Defunct federal constituency
- Legislature: Dewan Rakyat
- Constituency created: 1955
- Constituency abolished: 1959
- First contested: 1955
- Last contested: 1955

= Sungei Muda (Federal Legislative Council constituency) =

Sungei Muda was a federal constituency in Kedah, Malaysia, that has been represented in the Federal Legislative Council from 1955 to 1959.

The federal constituency was created in the 1955 redistribution and is mandated to return a single member to the Federal Legislative Council under the first past the post voting system.

== History ==
It was abolished in 1959 when it was redistributed.

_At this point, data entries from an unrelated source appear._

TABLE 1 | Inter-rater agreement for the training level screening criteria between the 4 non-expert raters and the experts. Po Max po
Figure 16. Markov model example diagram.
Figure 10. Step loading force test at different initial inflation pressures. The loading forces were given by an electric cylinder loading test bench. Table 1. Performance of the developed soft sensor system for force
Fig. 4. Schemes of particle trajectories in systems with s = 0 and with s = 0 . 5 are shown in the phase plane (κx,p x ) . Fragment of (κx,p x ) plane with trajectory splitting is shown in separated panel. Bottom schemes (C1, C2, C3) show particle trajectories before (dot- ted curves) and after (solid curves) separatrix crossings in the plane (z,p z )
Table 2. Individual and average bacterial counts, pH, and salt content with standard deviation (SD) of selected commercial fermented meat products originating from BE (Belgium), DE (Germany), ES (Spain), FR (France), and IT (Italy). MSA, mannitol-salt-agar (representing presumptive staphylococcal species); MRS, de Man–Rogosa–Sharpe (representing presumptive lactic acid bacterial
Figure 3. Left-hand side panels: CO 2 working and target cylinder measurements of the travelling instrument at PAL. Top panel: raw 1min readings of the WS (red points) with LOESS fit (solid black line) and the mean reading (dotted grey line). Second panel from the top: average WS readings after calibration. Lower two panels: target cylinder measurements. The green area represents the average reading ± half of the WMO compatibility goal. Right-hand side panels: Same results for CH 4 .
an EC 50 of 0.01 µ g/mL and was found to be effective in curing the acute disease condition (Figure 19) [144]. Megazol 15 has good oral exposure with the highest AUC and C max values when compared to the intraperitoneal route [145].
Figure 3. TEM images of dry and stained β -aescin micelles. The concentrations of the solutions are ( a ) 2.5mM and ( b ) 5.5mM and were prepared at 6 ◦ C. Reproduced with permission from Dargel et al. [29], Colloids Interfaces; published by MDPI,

=== Representation history ===

Members of Parliament for Sungei Muda
| Parliament | Years | Member | Party | Vote Share |
Constituency created
| 1st | 1955–1959 | Tunku Abdul Rahman Putra Al-haj (‏تونكو عبد الرحمن ڤوترا الحاج ابن سلطان عبد الحميد حليم شاه) | Alliance (UMNO) | 22,226 94.76% |
Constituency abolished, split into Baling and Sungei Patani

=== State constituency ===

| Parliamentary constituency | State constituency |  |  |  |  |  |  |
| 1955–1959* | 1959–1974 | 1974–1986 | 1986–1995 | 1995–2004 | 2004–2018 | 2018–present |
| Sungei Muda | Baling |  |  |  |  |  |  |
| Sungei Patani |  |  |  |  |  |  |

== Election results ==

Malayan general election, 1955: Sungei Muda
| Party |  | Candidate | Votes | % |
|  | Alliance | Tunku Abdul Rahman | 22,226 | 94.72 |
|  | Independent | Syed Jan Al Jeffri | 1,239 | 5.28 |
| Total valid votes |  |  | 23,465 | 100.00 |
| Total rejected ballots |  |  |  |
| Unreturned ballots |  |  |  |
| Turnout |  |  | 23,465 | 87.23 |
| Registered electors |  |  | 26,900 |
| Majority |  |  | 6,438 | 89.44 |
This was a new constituency created.